Additionally, millennials are the least engaged in the workforce. According to Gallup research, 55% are not engaged. Employers can engage this burgeoning workplace cohort by harnessing the power of self-directed learning. According to Statista, 61% of millennials feel that learning is key to a successful career.

It is simple; millennials want to learn, so we need to provide learning opportunities. Effectively executing self-directed learning with this significant workplace cohort increases learning efficiency and enhances individual performance and overall business effectiveness.

More than 50% of millennials would learn a new skill to perform a new function to enable career success.
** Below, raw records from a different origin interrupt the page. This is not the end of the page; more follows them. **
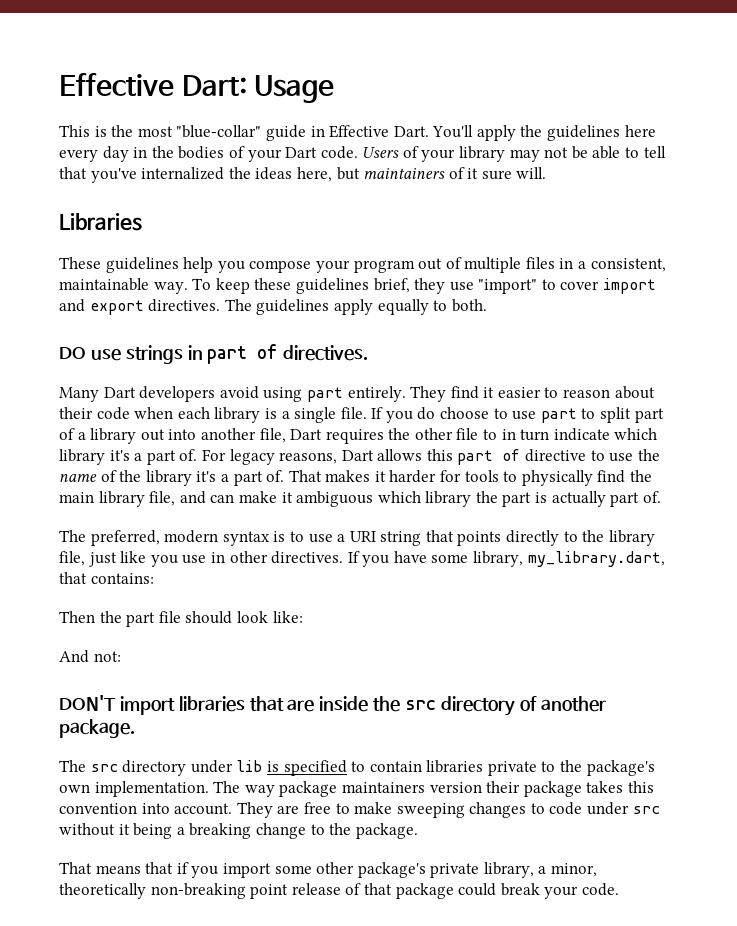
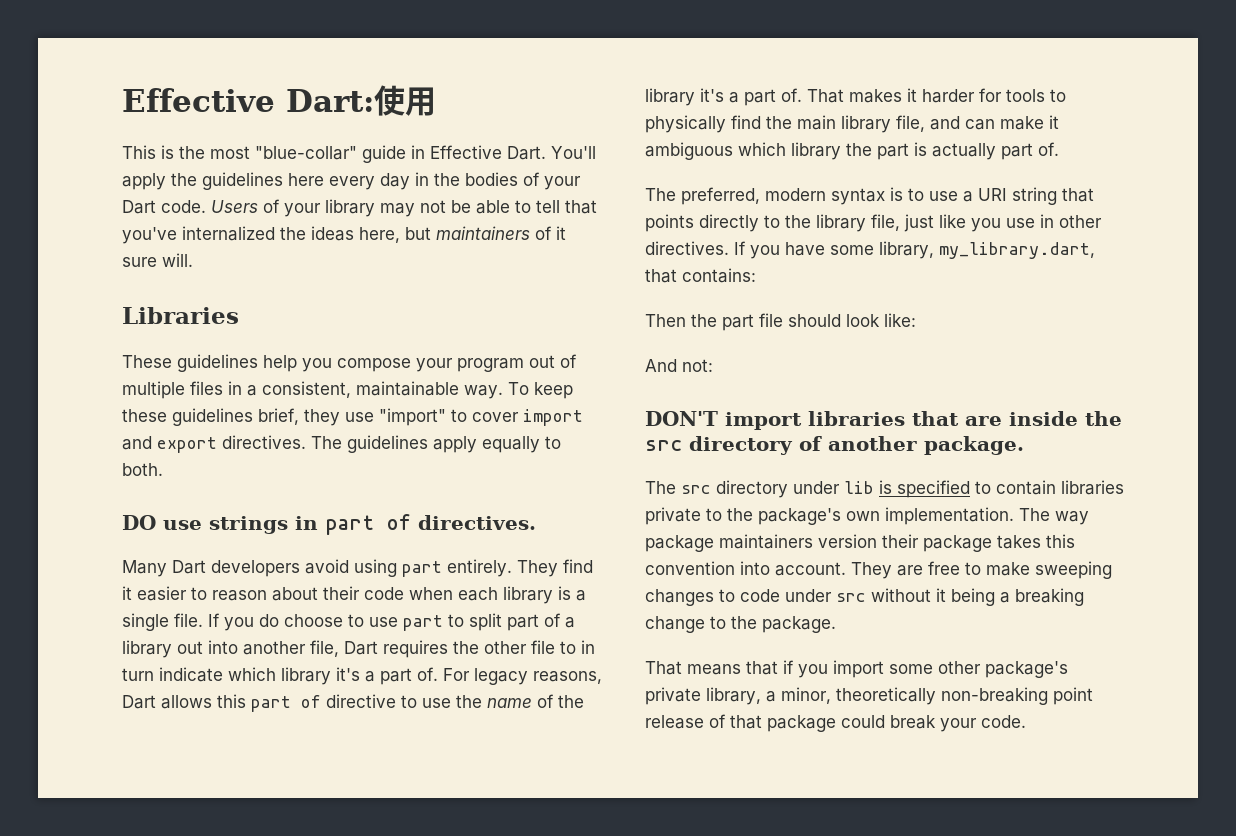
[254,75,335,103] Usage -> [374,85,436,116] 使用

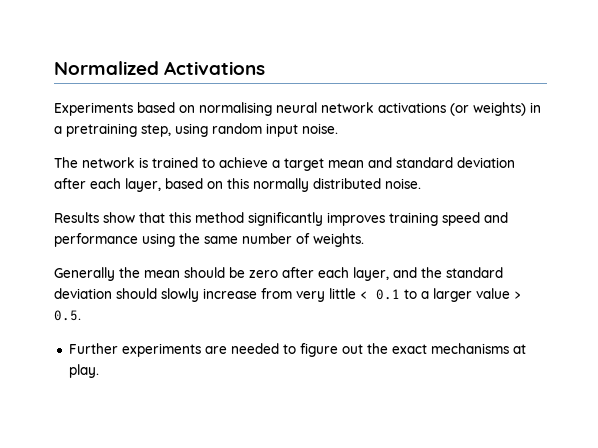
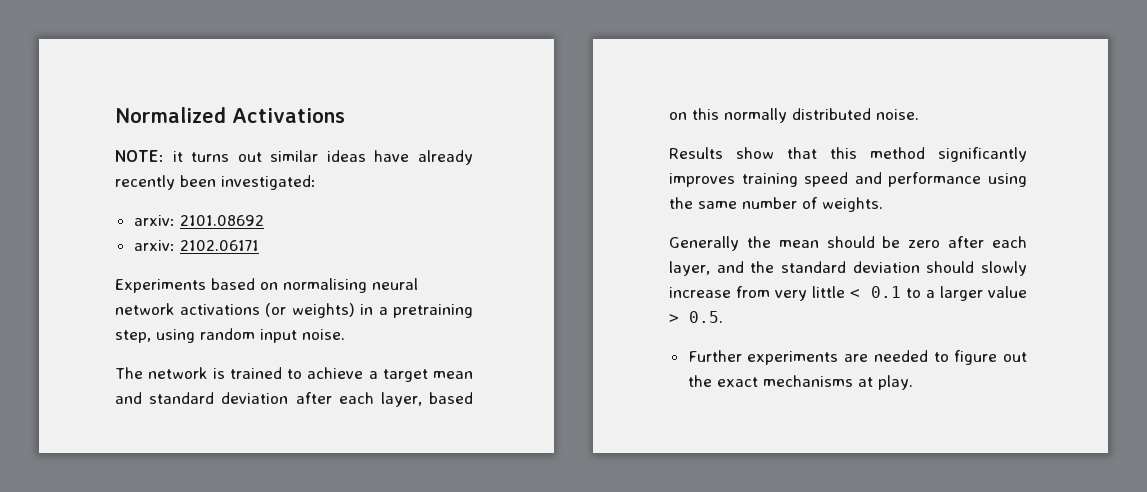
(266, 68) none -> [115,150,473,165] [115,175,316,190] [133,215,264,226] [133,240,259,251] // NOTE: it turns out similar ideas have already recently been investigated: // arxiv: 2101.08692 // arxiv: 2102.06171

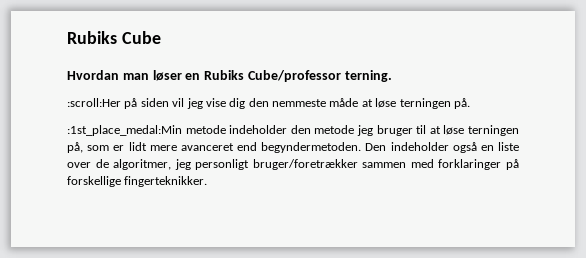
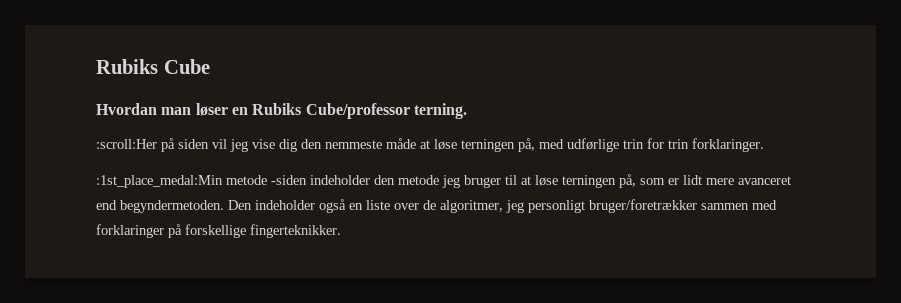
[453,98,470,109] på. -> [518,138,764,152] på, med udførlige trin for trin forklaringer.
(226, 129) none -> [271,175,307,185] -siden

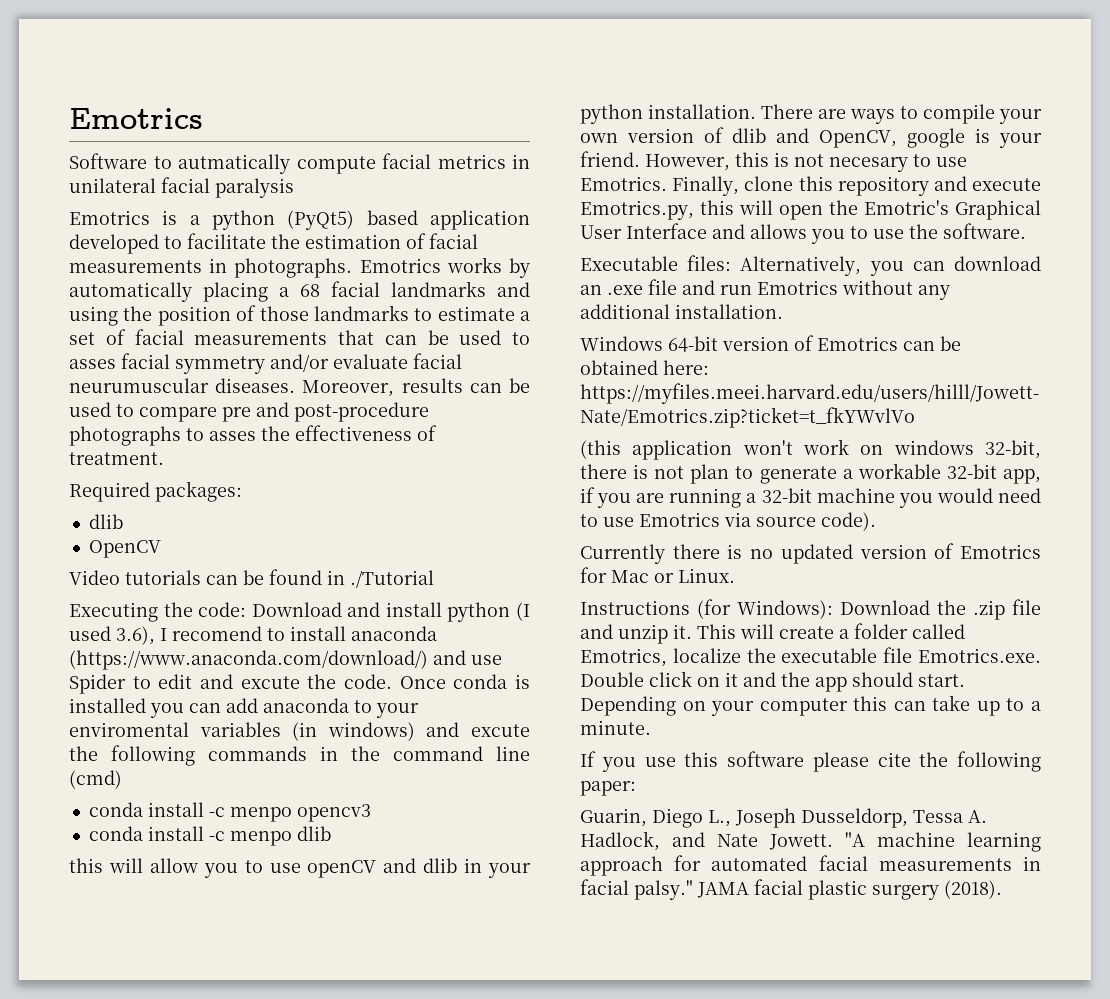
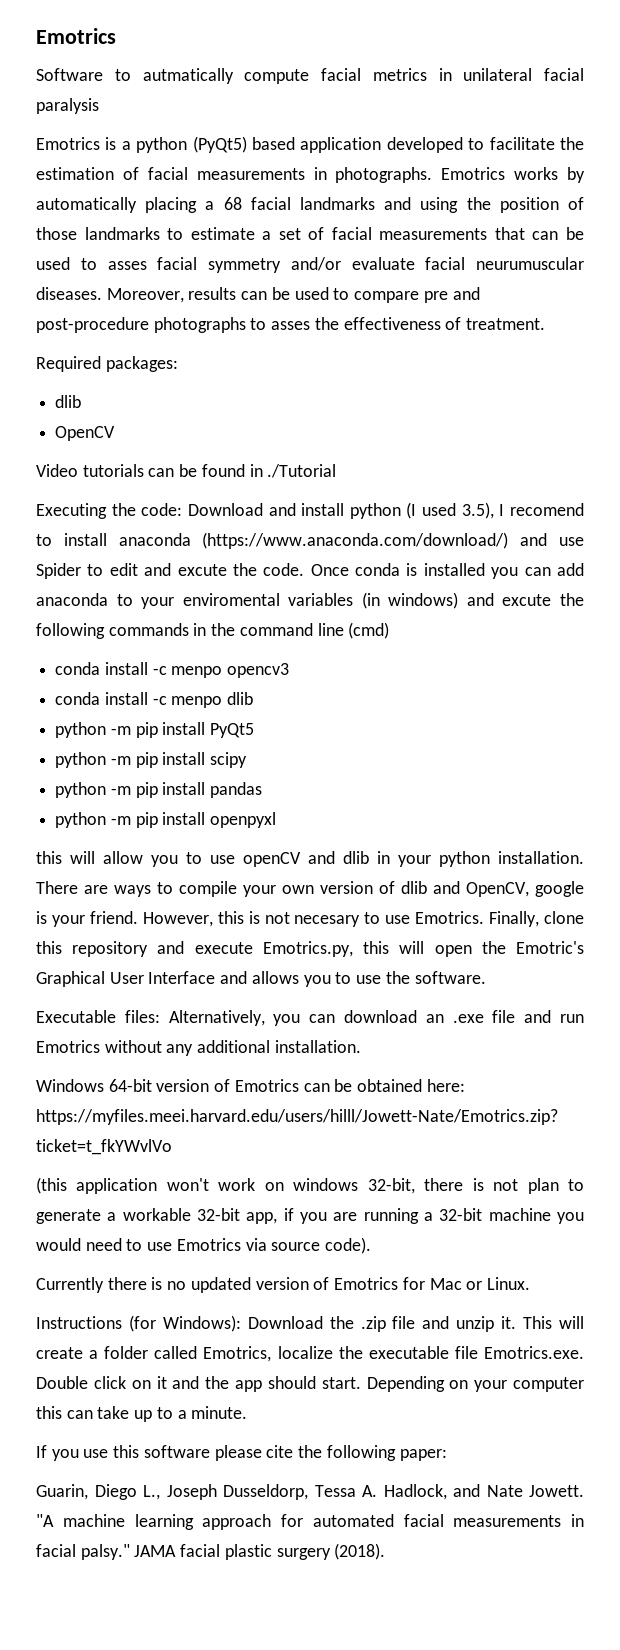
[116,626,155,645] 3.6), -> [461,502,494,519] 3.5),
(331, 833) none -> [55,722,255,738] [55,752,248,768] [55,782,263,798] [55,812,277,828] // python -m pip install PyQt5 // python -m pip install scipy // python -m pip install pandas // python -m pip install openpyxl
Organizations should endeavor, therefore, to harness that learning power if learning equates to engagement. Research indicates that millennials learn differently than other generational groupings. They tend to learn experientially in real-world learning environments and with real-world examples. Millennials are tied to technology, so offering learning opportunities to their learning style would be appealing.
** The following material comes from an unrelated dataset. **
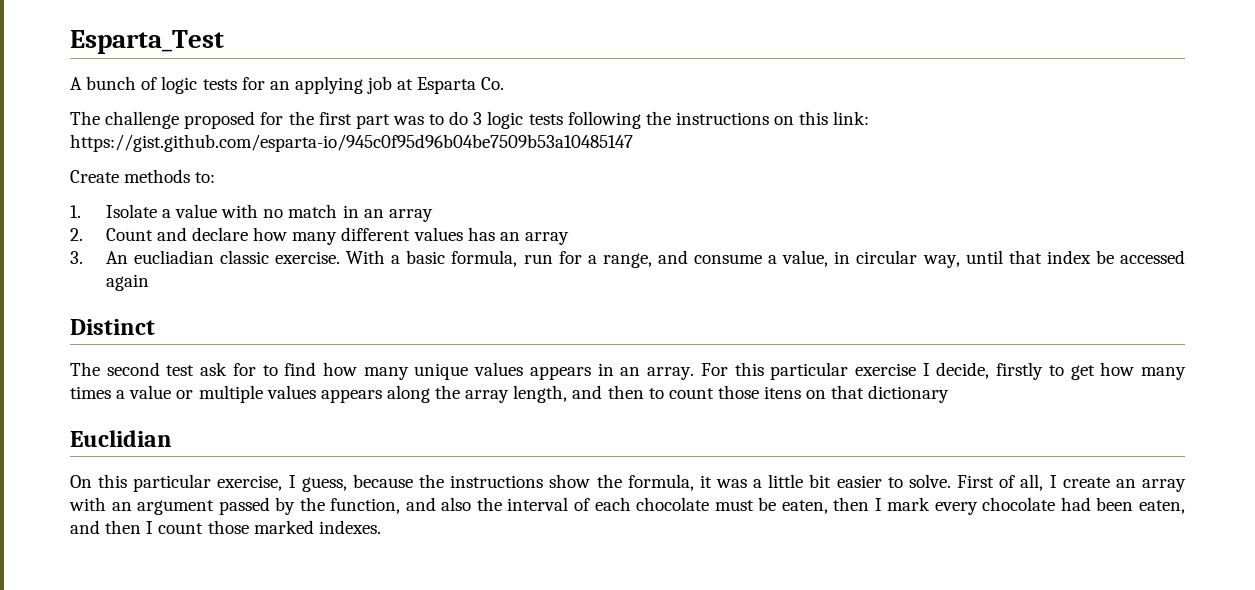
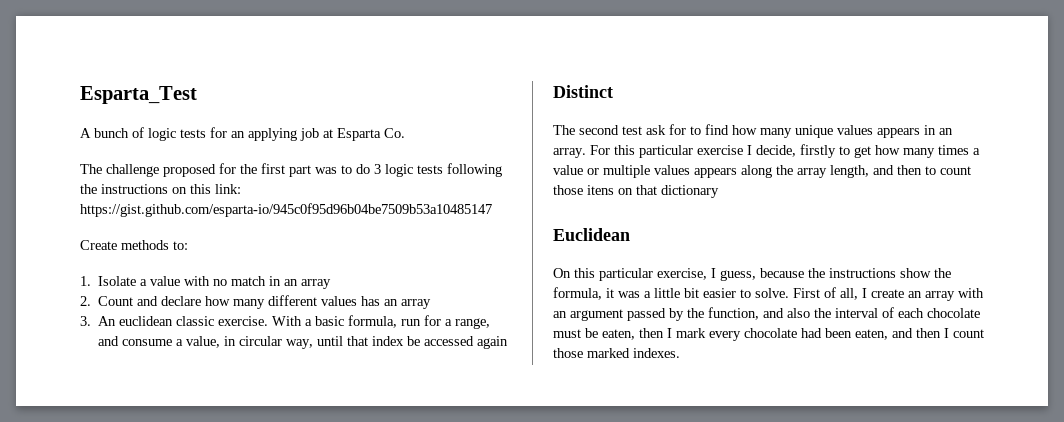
[133,250,214,264] eucliadian -> [119,316,174,326] euclidean
[70,430,172,447] Euclidian -> [553,228,630,241] Euclidean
According to Anu Galhotra, the learning preferences of millennials are varied, and they favor learning that meets those diverse needs. Self-directed learning can fill that learning gap.

Therefore, if learning engages employees and improves performance, capitalizing on the power of self-directed learning for an improved workforce should be a priority for organizations. The big question is how to harness that power.

Harnessing the Power of Self-directed Learning

Here are five strategies that may be useful to assist in harnessing and unleashing the power of self-directed learning within an organization:

1. Develop a continuous learning culture: Providing a learning culture means encouraging employees to learn to become self-directed learners. This culture is achievable in a variety of ways. For example, start the conversation within the company on the benefits of learning and the advantages of expanding job skills. Motivate them to learn through informational sessions and learning fairs. Organizations can also offer opportunities for upskilling, cross-skilling or reskilling (see Figure 1).Figure 1.

2. Increase access to learning opportunities: Provide a stress-free learning environment where employees can learn when and how they want. That would mean providing many learning choices and opportunities in various modalities, such as eLearning, video-based learning, mobile learning, webinars, social learning, lunch and learns, virtual learning, mentorship and instructor-led learning. Ensure there are choices and availability of all types of courses: not just work-related courses, but also courses that are for sheer enjoyment. For instance, you could offer courses on photography, guitar and mindfulness.

3. Remove obstacles that may deter learning: For instance, ensure that the learning management system (LMS) is modern and user-friendly and can house different learning content in various styles and formats.

4. Develop a learning community. One example might be an intranet community site where employees can share ideas and information on what they are learning, courses they have taken and training ideas. Having that in-house learning community will invigorate both learning and learners.

5. Encourage employees to participate in training: Organizations should not follow the mantra, “If you build it, they will come.” In addition to providing the opportunity, organizations should also encourage those not naturally motivated by learning. Organizations can provide rewards and recognition for learning achieved or even create learning competitions. Organizations, however, will have to be creative in this endeavor.

Conclusion

Self-directed learning is powerful on many fronts, from individual, educational and organizational perspectives. Individuals who love to learn have already harnessed the power of self-directed learning. Organizations will have to learn how to leverage this power across all generations within their company to maintain a high-performing and effective workforce. If an organization has not figured out how to do so effectively, now is the time to figure out how to leverage that power and maintain it. This will ensure an engaged workforce and business success in the 21st century.